Microbiologist David Weiss and his colleagues at Emory University used small CRISPR RNA to home in on viral RNA, with the Cas proteins targeting and inhibiting the proper functioning of this RNA within eukaryotic cells.
The targeting resulted in the inhibition of viral protein production, their paper in PNAS reports. The CRISPR-Cas system was discovered in bacteria, where it functions as an adaptive immune system that spots and attacks viral nucleic acid.
In recent years it has revolutionized genomic engineering by allowing scientists to target specific DNA sequences in mammalian cells for splicing. The Emory scientists, including immunologist Arash Grakoui who studies HCV, used the Cas9 machinery from Francisella novicida bacteria.
“We wondered whether this Cas9 protein could be expressed in eukaryotic cells and we reprogrammed it to target an RNA of interest to us. We were keen on targeting RNA without having the potential confounding factor of DNA being targeted,” Weiss explained.
“We got around this by targeting an RNA virus [hepatitis C], and obviously there are many reasons you would like to target a viral genome and interrupt viral replication.”
Weiss had encountered Cas9 in the genome of F. novicida earlier in his career as a research postdoc in Stanford, but at the time this protein was an unknown. The new research shows that this is a versatile and portable system for targeting RNA inside eukaryotic cells, which could be programmed as an antiviral defense.
However, it is not clear if expressing Cas9 in humans would be safe, Weiss says. “This is not something we are going to jump into.”
The Emory researchers write that it is likely that the F. novicida machinery could be used to target diverse viruses, such as poliovirus, flavivirus, filovirus and paramyxovirus.
Weiss said “in theory you could imagine transiently expressing Cas9 and RNA in a person to target a virus, but we are very far away from anything like that. It might be conceivably possible, but there would be delivery and safety concerns.”

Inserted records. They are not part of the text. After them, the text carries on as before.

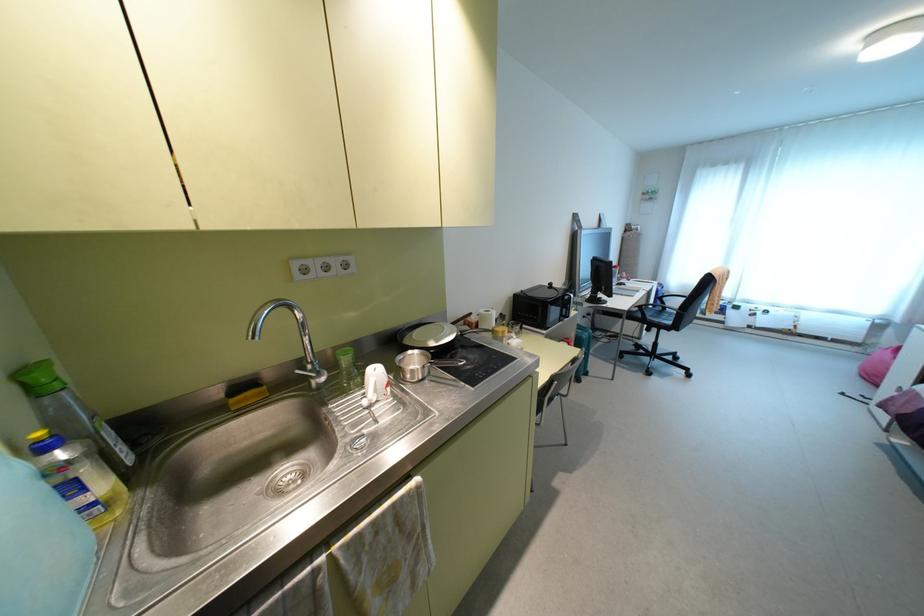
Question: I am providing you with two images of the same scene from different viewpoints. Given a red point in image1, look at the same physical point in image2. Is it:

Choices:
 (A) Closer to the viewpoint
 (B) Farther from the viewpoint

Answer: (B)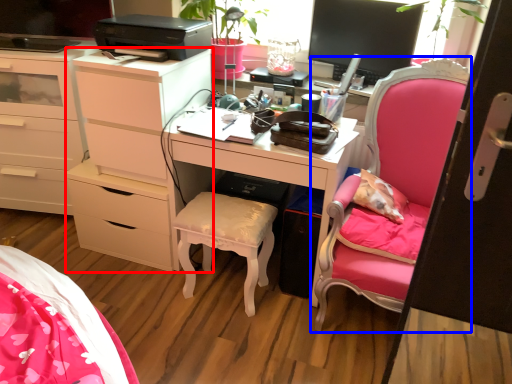
Question: Among these objects, which one is farthest to the camera, chest of drawers (highlighted by a red box) or chair (highlighted by a blue box)?

Choices:
 (A) chest of drawers
 (B) chair

Answer: (A)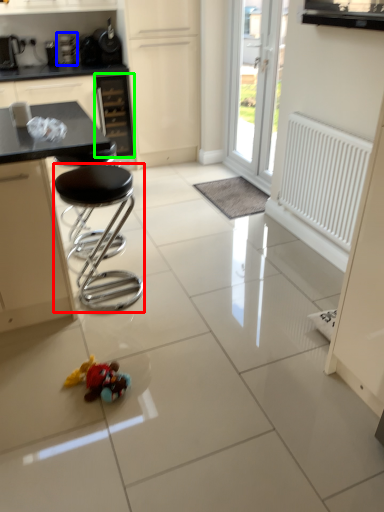
Question: Which is nearer to the stool (highlighted by a red box)? appliance (highlighted by a blue box) or drawer (highlighted by a green box).

Choices:
 (A) appliance
 (B) drawer

Answer: (B)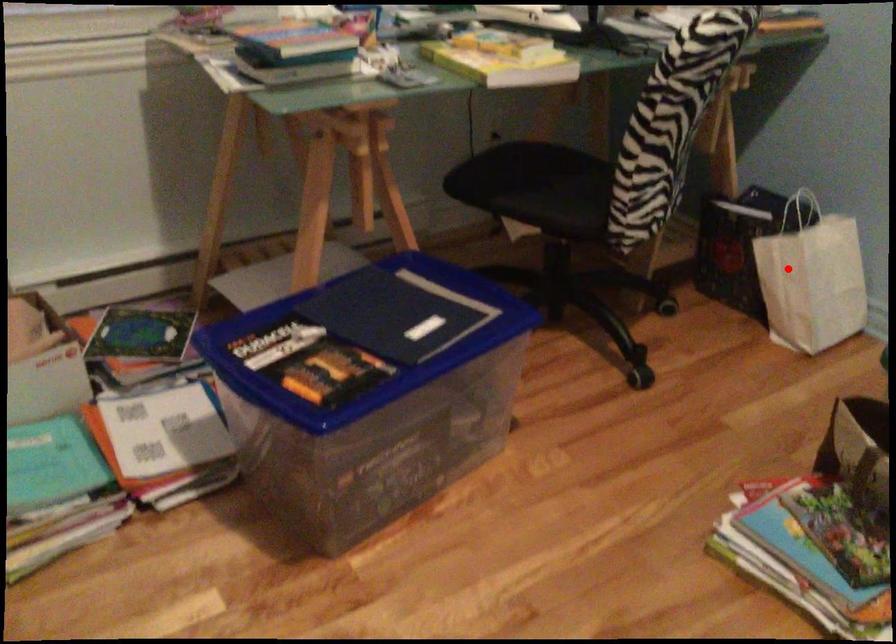
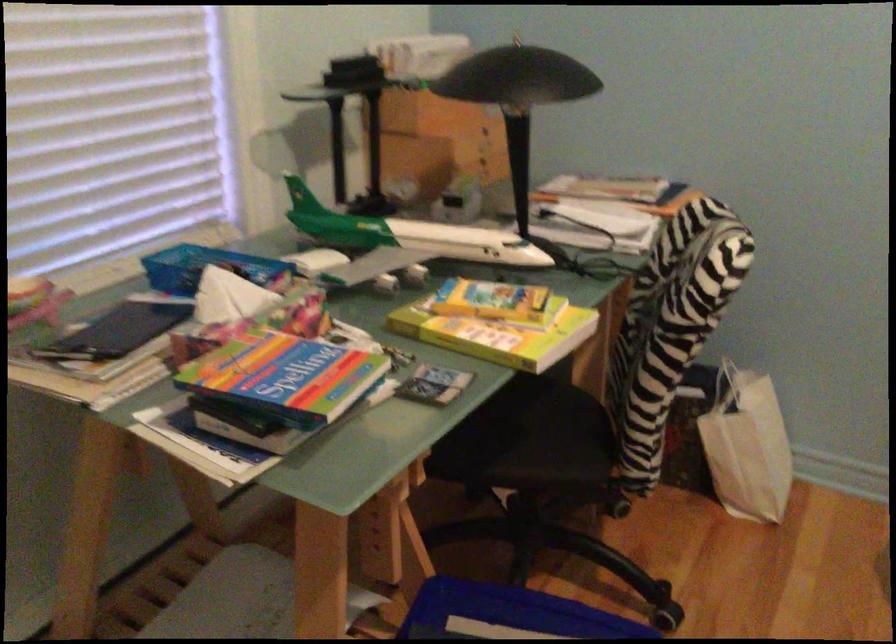
Find the pixel in the second image that matches the highlighted location in the first image.

(746, 446)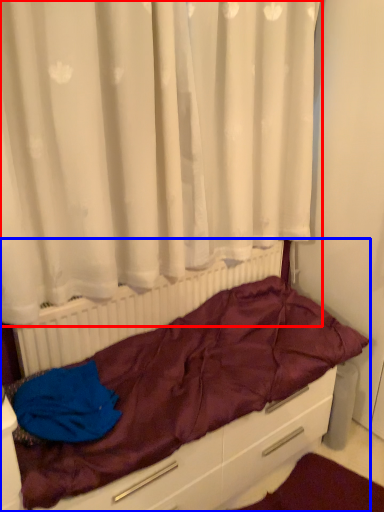
Question: Which object appears farthest to the camera in this image, curtain (highlighted by a red box) or furniture (highlighted by a blue box)?

Choices:
 (A) curtain
 (B) furniture

Answer: (B)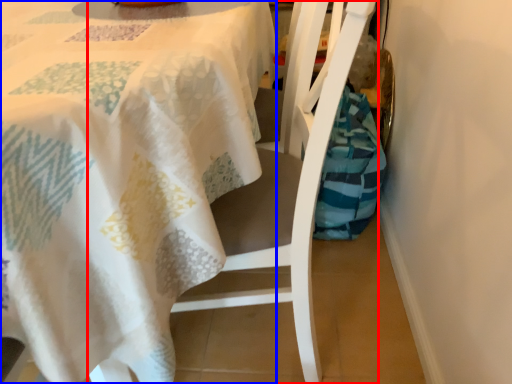
Question: Which object is further to the camera taking this photo, chair (highlighted by a red box) or tablecloth (highlighted by a blue box)?

Choices:
 (A) chair
 (B) tablecloth

Answer: (A)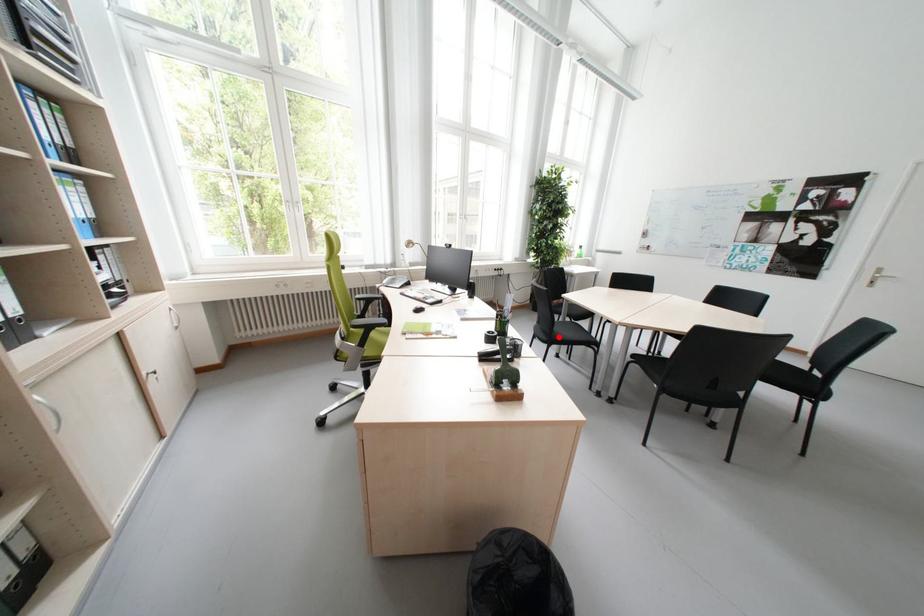
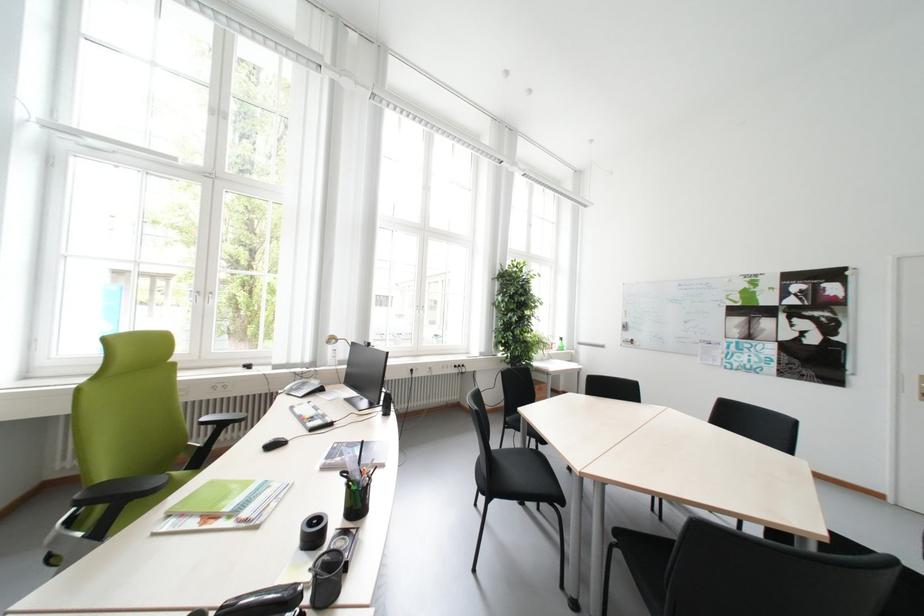
Where in the second image is the point corresponding to the highlighted location from the first image?

(502, 480)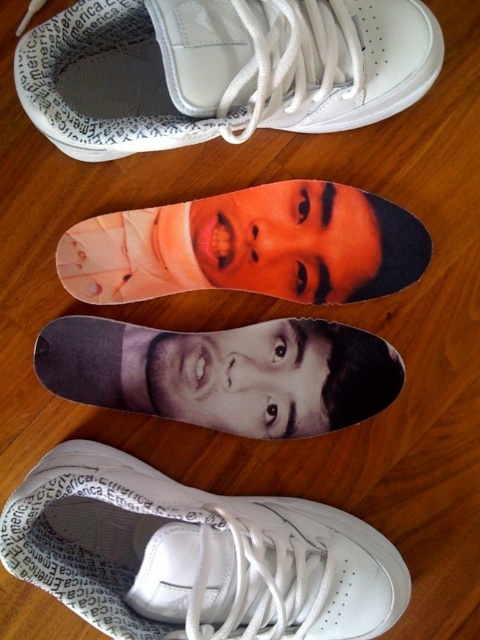
In the scene shown: Which is more to the right, white leather shoe at upper center or black matte selfie at center?

white leather shoe at upper center

Does white leather shoe at upper center lie in front of black matte selfie at center?

Yes, it is in front of black matte selfie at center.

Is point (287, 125) more distant than point (252, 324)?

No, it is not.

Locate an element on the screen. Image resolution: width=480 pixels, height=640 pixels. white leather shoe at upper center is located at coordinates (120, 76).

Can you confirm if white leather shoe at lower center is bigger than orange matte face at center?

Indeed, white leather shoe at lower center has a larger size compared to orange matte face at center.

Is white leather shoe at lower center to the right of orange matte face at center from the viewer's perspective?

No, white leather shoe at lower center is not to the right of orange matte face at center.

Is point (24, 524) behind point (191, 230)?

No, (24, 524) is in front of (191, 230).

Where is `white leather shoe at lower center`? The height and width of the screenshot is (640, 480). white leather shoe at lower center is located at coordinates (194, 556).

Can you confirm if white leather shoe at upper center is smaller than orange matte face at center?

Incorrect, white leather shoe at upper center is not smaller in size than orange matte face at center.

Is white leather shoe at upper center thinner than orange matte face at center?

No, white leather shoe at upper center is not thinner than orange matte face at center.

What are the coordinates of `white leather shoe at upper center` in the screenshot? It's located at point(120,76).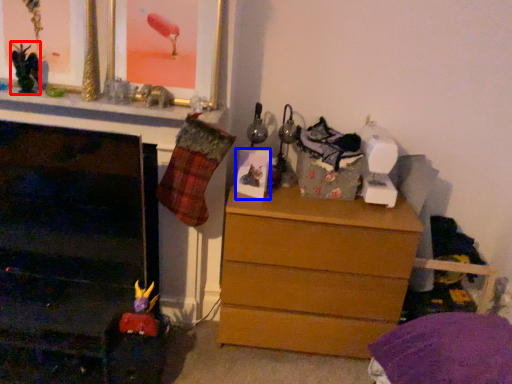
Question: Which object appears farthest to the camera in this image, toy (highlighted by a red box) or picture frame (highlighted by a blue box)?

Choices:
 (A) toy
 (B) picture frame

Answer: (B)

However, he believes that it might be possible to incorporate this antiviral machinery into the genome of livestock for public health reasons.
“If pigs are infected with a virus, the virus can in some cases be transmitted to humans. You could make these pigs resistant to infection and that would break the cycle of transmission to people. That is one way it might offer an antiviral benefit,” said Weiss.
Previously, Weiss had reported that Cas9 of F. novicida could target messenger RNA and turn down production of one of its own lipoproteins. This protein could otherwise alert the host immune response, so knocking down its levels allowed the bacteria to evade the host immune system.